FIG. 4 is a diagram showing the relationship between the Ti amount x and the maximum discharge capacity of the present invention.

FIG. 5 is a diagram showing the relationship between the Ni amount c and the maximum discharge capacity of the present invention.

FIG. 6 is a diagram comparing the cycle characteristics according to the manufacturing method of the alloy of the present invention.

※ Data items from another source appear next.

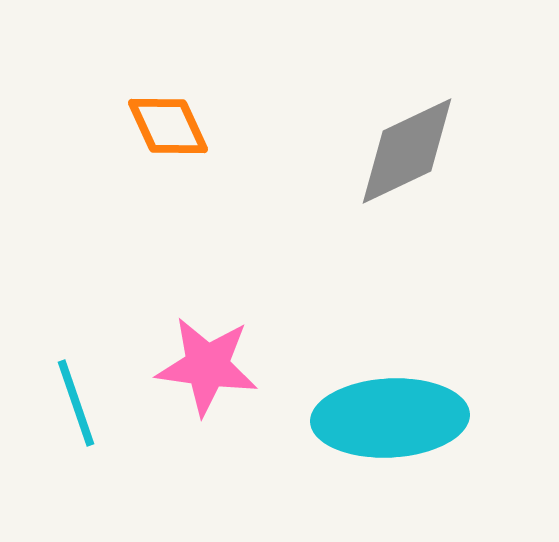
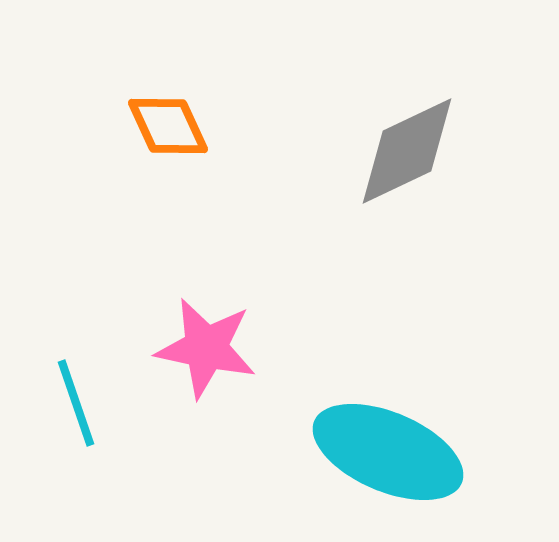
pink star: moved 1 px left, 18 px up; rotated 4 degrees clockwise
cyan ellipse: moved 2 px left, 34 px down; rotated 26 degrees clockwise
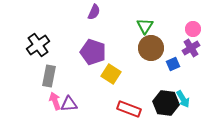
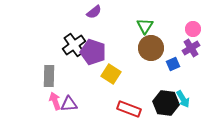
purple semicircle: rotated 28 degrees clockwise
black cross: moved 36 px right
gray rectangle: rotated 10 degrees counterclockwise
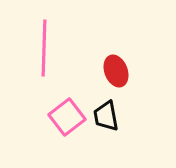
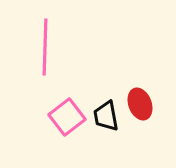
pink line: moved 1 px right, 1 px up
red ellipse: moved 24 px right, 33 px down
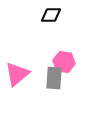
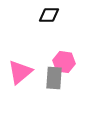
black diamond: moved 2 px left
pink triangle: moved 3 px right, 2 px up
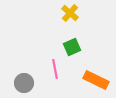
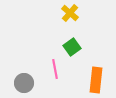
green square: rotated 12 degrees counterclockwise
orange rectangle: rotated 70 degrees clockwise
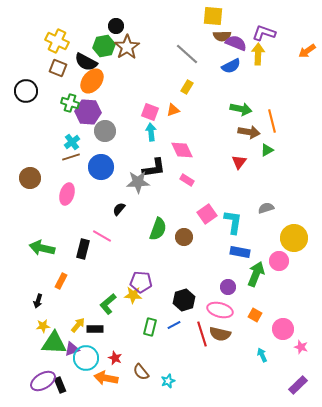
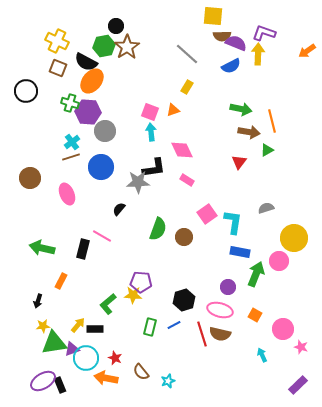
pink ellipse at (67, 194): rotated 40 degrees counterclockwise
green triangle at (54, 343): rotated 12 degrees counterclockwise
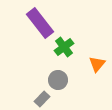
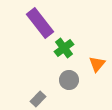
green cross: moved 1 px down
gray circle: moved 11 px right
gray rectangle: moved 4 px left
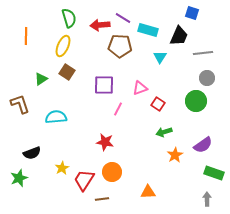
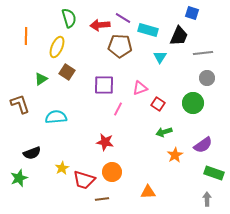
yellow ellipse: moved 6 px left, 1 px down
green circle: moved 3 px left, 2 px down
red trapezoid: rotated 105 degrees counterclockwise
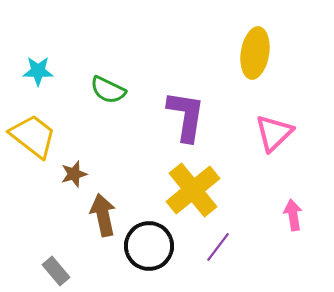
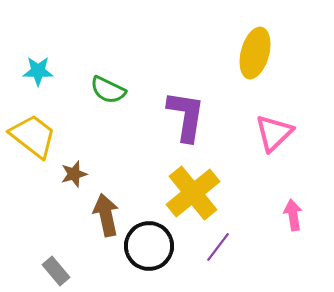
yellow ellipse: rotated 6 degrees clockwise
yellow cross: moved 3 px down
brown arrow: moved 3 px right
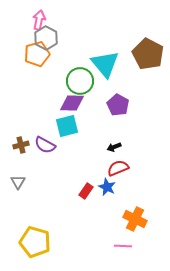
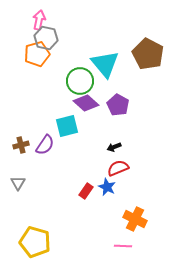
gray hexagon: rotated 15 degrees counterclockwise
purple diamond: moved 14 px right; rotated 40 degrees clockwise
purple semicircle: rotated 85 degrees counterclockwise
gray triangle: moved 1 px down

 ─────────────────────────────────────────────────── ─── Continuation of front page (72) Inventor Toshihiro Yamada 1006 Kadoma, Kadoma City, Osaka Prefecture Matsushita Electric Industrial Co., Ltd.

Claims (6)

[Claims] 1. A hydrogen storage alloy having a body-centered cubic structure mainly composed of Ti, V, Cr and Ni, wherein La,
A hydrogen storage alloy, characterized by containing 1 to 10 atom% of a mixture of rare earth elements (Misch metal) containing at least one of Ce. 2. The general formula is Ti _x (V _a Cr _1-a ) _1-x M _b N
i _c (0.5 ≦ a ≦ 0.95, 0.01 ≦ b ≦ 0.1,
0.1 ≦ c ≦ 0.6, 0.2 ≦ x ≦ 0.4, M is L
A hydrogen storage alloy which is represented by a mixture of at least one of a and Ce or a rare earth element containing La and Ce (Misch metal), and whose main component of the alloy phase is a body-centered cubic structure. 3. The hydrogen storage alloy according to claim 1, wherein the alloy phase contains a second phase mainly composed of a rare earth element. 4. After dissolving the alloy material, according to claim 1 or 2, characterized in that quenching at a cooling rate of 10 ³ ~10 ⁷ ℃ / sec
A method for producing the hydrogen storage alloy described. 5. The method for producing a hydrogen storage alloy according to claim 1, wherein the alloy material is produced as fine powder by a quench granulation method after melting. 6. A hydrogen storage alloy electrode comprising the hydrogen storage alloy according to any one of claims 1 to 4 or the hydrogen storage alloy according to claim 4 or 5 or a hydride thereof as a constituent element.